- Directions
Your job here is to restate every record exactly, pictures excluded.

- Material supplied
*** Block opens ***

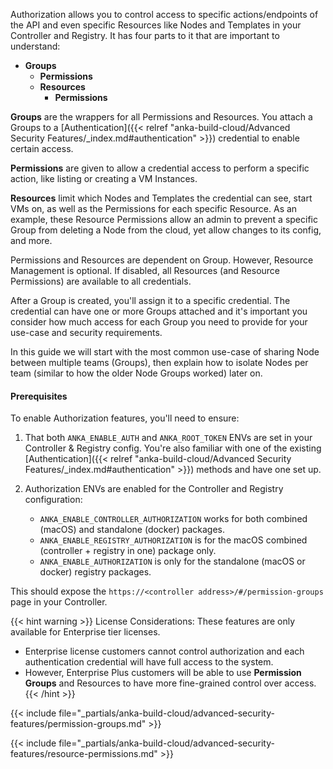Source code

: ---
---

Authorization allows you to control access to specific actions/endpoints of the API and even specific Resources like Nodes and Templates in your Controller and Registry. It has four parts to it that are important to understand:

- **Groups**
    - **Permissions**
    - **Resources**
      - **Permissions**

**Groups** are the wrappers for all Permissions and Resources. You attach a Groups to a [Authentication]({{< relref "anka-build-cloud/Advanced Security Features/_index.md#authentication" >}}) credential to enable certain access.

**Permissions** are given to allow a credential access to perform a specific action, like listing or creating a VM Instances.

**Resources** limit which Nodes and Templates the credential can see, start VMs on, as well as the Permissions for each specific Resource. As an example, these Resource Permissions allow an admin to prevent a specific Group from deleting a Node from the cloud, yet allow changes to its config, and more.

Permissions and Resources are dependent on Group. However, Resource Management is optional. If disabled, all Resources (and Resource Permissions) are available to all credentials.

After a Group is created, you'll assign it to a specific credential. The credential can have one or more Groups attached and it's important you consider how much access for each Group you need to provide for your use-case and security requirements.

In this guide we will start with the most common use-case of sharing Node between multiple teams (Groups), then explain how to isolate Nodes per team (similar to how the older Node Groups worked) later on.

#### Prerequisites

To enable Authorization features, you'll need to ensure:

1. That both `ANKA_ENABLE_AUTH` and `ANKA_ROOT_TOKEN` ENVs are set in your Controller & Registry config. You're also familiar with one of the existing [Authentication]({{< relref "anka-build-cloud/Advanced Security Features/_index.md#authentication" >}}) methods and have one set up.
1. Authorization ENVs are enabled for the Controller and Registry configuration:

    - `ANKA_ENABLE_CONTROLLER_AUTHORIZATION` works for both combined (macOS) and standalone (docker) packages.
    - `ANKA_ENABLE_REGISTRY_AUTHORIZATION` is for the macOS combined (controller + registry in one) package only.
    - `ANKA_ENABLE_AUTHORIZATION` is only for the standalone (macOS or docker) registry packages.

This should expose the `https://<controller address>/#/permission-groups` page in your Controller.

{{< hint warning >}}
License Considerations: These features are only available for Enterprise tier licenses. 
- Enterprise license customers cannot control authorization and each authentication credential will have full access to the system.
- However, Enterprise Plus customers will be able to use **Permission Groups** and Resources to have more fine-grained control over access.
{{< /hint >}}

{{< include file="_partials/anka-build-cloud/advanced-security-features/permission-groups.md" >}}

{{< include file="_partials/anka-build-cloud/advanced-security-features/resource-permissions.md" >}}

*** Block closes ***

- Solution for this task
Source code

: ---
---

Authorization allows you to control access to specific actions/endpoints of the API and even specific Resources like Nodes and Templates in your Controller and Registry. It has four parts to it that are important to understand:

- **Groups**
    - **Permissions**
    - **Resources**
      - **Permissions**

**Groups** are the wrappers for all Permissions and Resources. You attach a Groups to a [Authentication]({{< relref "anka-build-cloud/Advanced Security Features/_index.md#authentication" >}}) credential to enable certain access.

**Permissions** are given to allow a credential access to perform a specific action, like listing or creating a VM Instances.

**Resources** limit which Nodes and Templates the credential can see, start VMs on, as well as the Permissions for each specific Resource. As an example, these Resource Permissions allow an admin to prevent a specific Group from deleting a Node from the cloud, yet allow changes to its config, and more.

Permissions and Resources are dependent on Group. However, Resource Management is optional. If disabled, all Resources (and Resource Permissions) are available to all credentials.

After a Group is created, you'll assign it to a specific credential. The credential can have one or more Groups attached and it's important you consider how much access for each Group you need to provide for your use-case and security requirements.

In this guide we will start with the most common use-case of sharing Node between multiple teams (Groups), then explain how to isolate Nodes per team (similar to how the older Node Groups worked) later on.

#### Prerequisites

To enable Authorization features, you'll need to ensure:

1. That both `ANKA_ENABLE_AUTH` and `ANKA_ROOT_TOKEN` ENVs are set in your Controller & Registry config. You're also familiar with one of the existing [Authentication]({{< relref "anka-build-cloud/Advanced Security Features/_index.md#authentication" >}}) methods and have one set up.
1. Authorization ENVs are enabled for the Controller and Registry configuration:

    - `ANKA_ENABLE_CONTROLLER_AUTHORIZATION` works for both combined (macOS) and standalone (docker) packages.
    - `ANKA_ENABLE_REGISTRY_AUTHORIZATION` is for the macOS combined (controller + registry in one) package only.
    - `ANKA_ENABLE_AUTHORIZATION` is only for the standalone (macOS or docker) registry packages.

This should expose the `https://<controller address>/#/permission-groups` page in your Controller.

{{< hint warning >}}
License Considerations: These features are only available for Enterprise tier licenses. 
- Enterprise license customers cannot control authorization and each authentication credential will have full access to the system.
- However, Enterprise Plus customers will be able to use **Permission Groups** and Resources to have more fine-grained control over access.
{{< /hint >}}

{{< include file="_partials/anka-build-cloud/advanced-security-features/permission-groups.md" >}}

{{< include file="_partials/anka-build-cloud/advanced-security-features/resource-permissions.md" >}}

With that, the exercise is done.